Tired of foreign dubbing trashing his movies, British film director Scott Mann, in collaboration with researchers from the German Max Plank Insititute, has created an artificial intelligence capable of making the movement of the actor’s mouth and his gestures reproduce with astonishing precision when folded into another idiom.
In the video demonstration of the technology, which you can see a few lines below, we see Jack Nicholson and Tom Cruise performing the key scene of Some Good Men in French, Robert De Niro speaking perfect German and Tom Hanks playing the role of Forrest Gump in German, Spanish and Japanese. In all planes there are a perfect synchronization between the mouth of the actors and the audio that is heard.
Mann comment in statements to Wired that it all started with the horror he felt when he saw the dubbed version into another language of his feature film Heist, with Robert De Niro. That dubbing changed the original dialogues of the film for others that were closer to the movement of the actors’ mouths. This for him destroyed the essence of the scenes that had cost him so much work to compose.
“I remember feeling devastated,” says Mann. “If you make a small change in a word or in a performance, you can have a big change in a character in the rhythm of the story, and in turn in the movie.”
As a result, Mann became interested in deepfake technology: an artificial intelligence algorithm that makes it possible to substitute one person’s face and gestures for another in a remarkably realistic way. This tool has been highly controversial in recent years for its unethical use. It has been used, for example, to insert the faces of famous people in pornographic videos or to create false images with which to make bullying to the students of an institute.
In his search, Mann uncovered an investigation led by Christian Theobalt, Director of the Graphics, Vision & Video research group at the Max-Planck Institute in Germany. Theobalt has created a technology, related to deepfake although much more complex, that allows modify the movements and gestures of the actors’ lips as if they were speaking in another language.
The algorithm of the German researchers takes on the one hand the facial expressions and movements of an actor and on the other the gestures of the lips of a person who is reciting the text in another language. The result is an animated 3D model that perfectly matches the actor’s face with the lip movement of the bender. This model is then inserted into the film to replace the original face of the actor.
“[Esta tecnología] it will be invisible in no time “says Mann. “People will see something and they won’t know it was originally shot in French or whatever.”
The practical application of this tool in film production can be enormous. Not only because it can make dubbing more natural and credible, but also because it would allow the directors to continue modifying the dialogues after filming is finished. It is very common in any production to have to bring the team and actors together to re-shoot scenes that for technical or artistic reasons do not quite fit into the montage. Directors like Woody Allen have used their teams to reserve themselves a couple of weeks after the main shoot is over for these types of contingencies. But ‘reshoots’ are expensive for producers and getting money to carry them out is not always possible, so a tool like this would save them a lot of headaches.
Mann is aware that actors may be shocked by this technology at first. “There is fear and amazement: they are the two reactions that I receive”, admits. Virginia Gardner, one of the actresses in his film, has also spoken for Wired: “I think it is the best way to be able, as an actor, to keep your interpretation in another language,” he says. “If you trust your director and trust that this process is only going to improve a movie, then I really don’t see any downside to him.”

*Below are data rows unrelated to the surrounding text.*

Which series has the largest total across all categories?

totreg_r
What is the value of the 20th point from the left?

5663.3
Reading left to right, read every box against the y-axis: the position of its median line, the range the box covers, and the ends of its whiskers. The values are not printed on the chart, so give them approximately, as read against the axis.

Mann has taken Theobalt’s technology and is beginning to commercialize it through his Flawless company. According to the director It has already contacted several studios to create the other language versions of various films.
Although we have already seen similar technologies to this, they had not yet been able to become fully credible. It is a matter of time, and not long, that it is impossible to distinguish the manipulated videos from the real ones. In a very few years it will not only be possible to easily transform videos by processing them with tools like this, but also we will even be able to do it in real time
This is how the new envy video call works
Nvidia introduced last October a new technology based on artificial intelligence that reduces the bandwidth needed to make a video call to one tenth than is used today. In addition, this neural network is capable of modifying videos while the call is being made without loss of image quality or connection problems. This tool allows you to correct the position of the head so that it is always shown in front of the camera or even show us how an avatar that moves its mouth and gestures just like we are doing.
Nvidia talks about a rebirth of video calling, and surely he is right. There is not much left so that our video calls are not interrupted, they are always seen in a great light and we can also do them in the language we want thanks to the advance in real-time translation tools. In a few years the ‘zooms’ and the ‘skypes’ of now will seem to us experiences of the last century. Cinema, from what we are seeing, takes the same path.